As such, the long-term future of Maiden is entirely dependent on the continuation of the AmTrust quota share and the success of the cedant’s past and future underwriting.
In August, AmTrust and Maiden announced that they had deferred a decision on the future of the quota share until 31 September to allow time for the former to complete its go-private transaction with Stone Point and come to a judgement on its capital resources.
AmTrust’s management has already strongly hinted it may not require the full circa 40 percent quota share, which was equivalent to $1.95bn in 2017. And although a final decision has not been taken, it is understood that AmTrust’s management is minded to continue with a substantial quota share.
However, there are three issues that highlight the tightrope both firms still have to walk despite the recent remedial actions.
First, there is the issue of the mismatched accruals for the same items on the respective balance sheets.
AmTrust reported its reinsurance recoverable from Maiden at $4.2bn at year-end versus Maiden’s reported loss-adjustment expense liabilities of $3.5bn.
Complex accounting differences between the two mean that they may not be directly comparable, but over time – particularly as the premium volume ceded under the quota share drops – the two numbers must converge. Keeping the balances growing with new premium volumes helps kick the can down the road for now.
Second, there is the issue of the loss corridor. As previously reported, certain parts of the AmTrust-Maiden quota share deal are subject to a loss corridor based on an inception-to-date loss ratio.
This has not yet been a factor largely because newer accident years with lower loss ratios have helped offset the adverse development of older years, but this could become a factor if the deal is cancelled and recent accident years develop in line with older years.
Again, extending the reinsurance agreement helps kick the can down the road.
Third, there is a complex tax situation.

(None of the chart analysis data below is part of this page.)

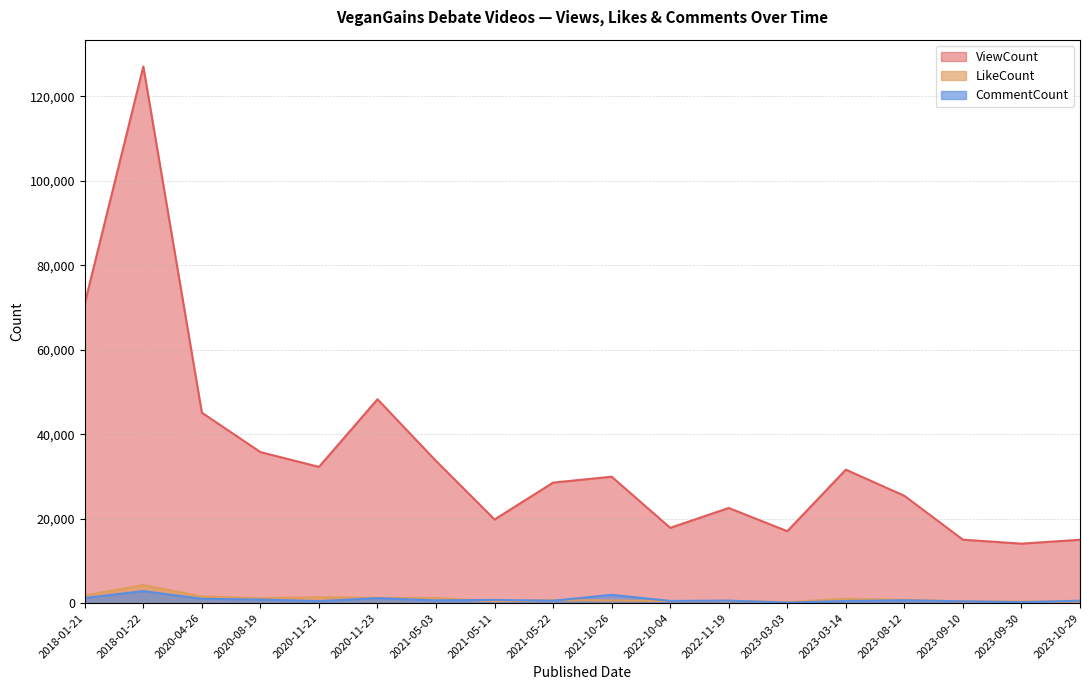

What is the difference between the maximum and minimum values in the ViewCount series?

112986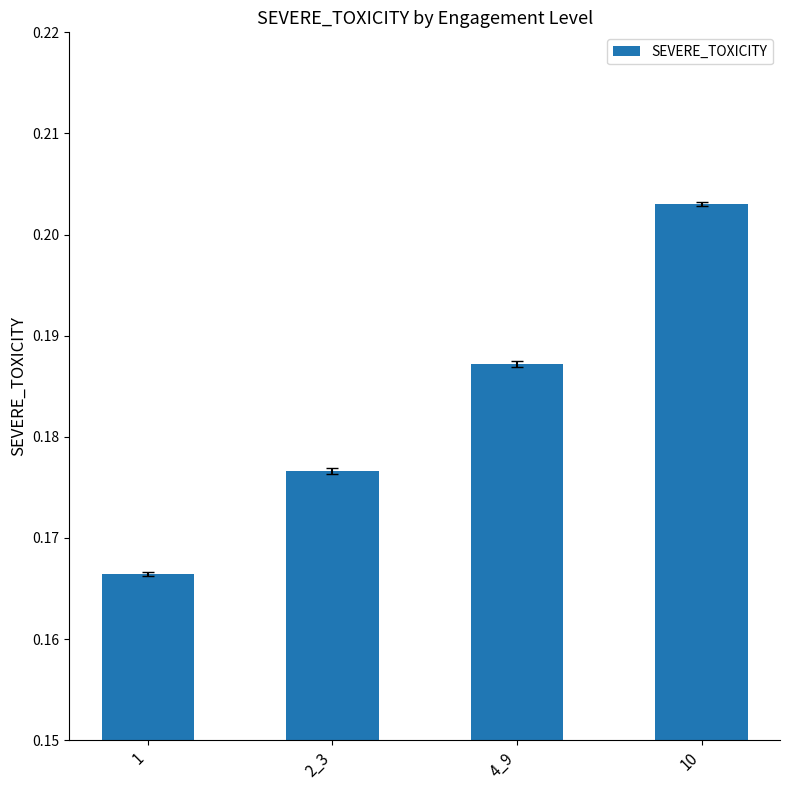

Rank the categories by value from lowest to highest.

1, 2_3, 4_9, 10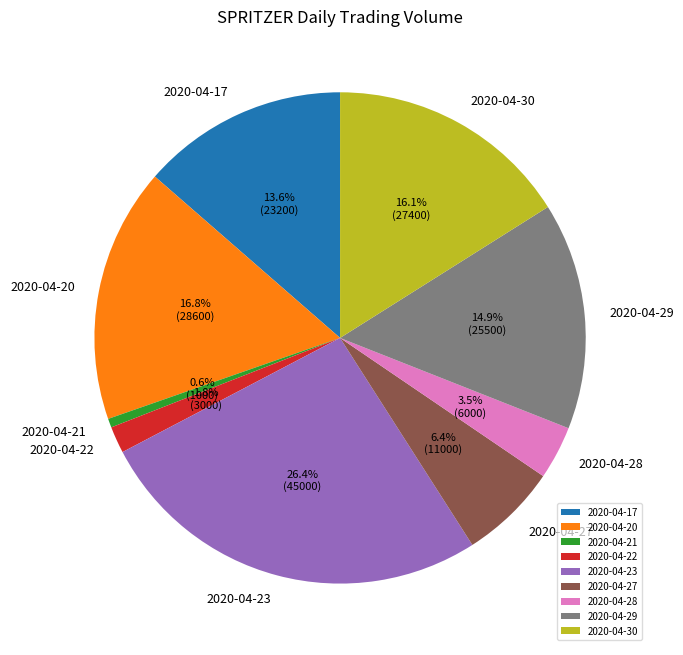

What percentage is the 2020-04-20 slice, to the nearest percent?

17%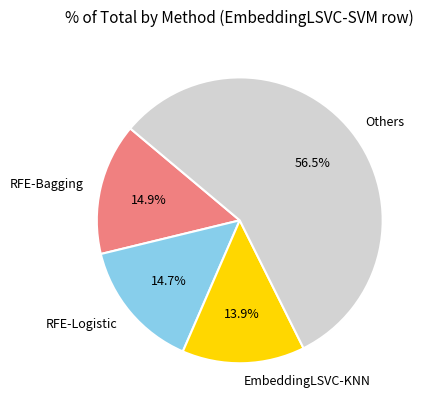

Which category has the smallest portion of the pie?

EmbeddingLSVC-KNN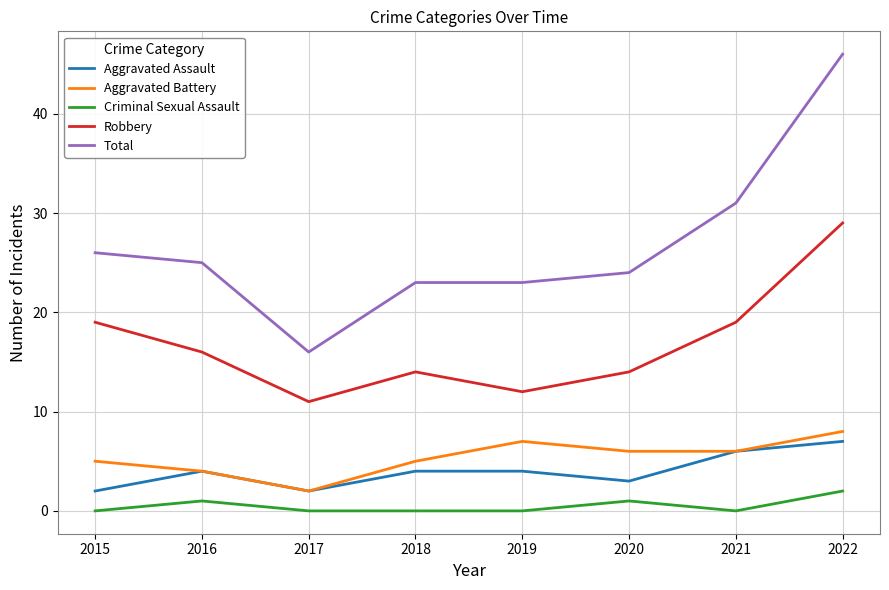

True or false: Criminal Sexual Assault and Robbery intersect in this chart.

False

Since its formation in 2007, AmTrust and Maiden’s founders have been carefully attempting to manage the two firms to avoid taxes based on clauses in the Internal Revenue Service rules called Related Party Insurance Income.
Though the details are complex, the rules are essentially designed to prevent an owner of the US insurance company stripping earnings and shifting them to an offshore entity they also control. This is why the Karfunkel-Zyskind family has always had a lower stake in Maiden than in AmTrust.

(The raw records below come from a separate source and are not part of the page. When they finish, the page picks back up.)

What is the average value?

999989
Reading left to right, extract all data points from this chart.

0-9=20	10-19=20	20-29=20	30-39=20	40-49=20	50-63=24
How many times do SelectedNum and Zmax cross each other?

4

The sale of the third-party business drops all pretence that Maiden is anything but an offshore reinsurer for AmTrust. This could bring it sharply into focus for tax authorities, which may take a more qualitative view of “control” given Maiden is dependent on AmTrust for 100 percent of its premiums.
Finally, there is the intriguing possibility that any move to put the AmTrust relationship into run-off would essentially mean Maiden and AmTrust’s interest are no longer aligned.
With no go-forward relationship to maintain, the entire source of value at Maiden would be its investments and reserves. Arguably, this could call for a more adversarial approach to the AmTrust relationship. This could then in turn cause complex conflict of interest issues given the make-up of Maiden’s board.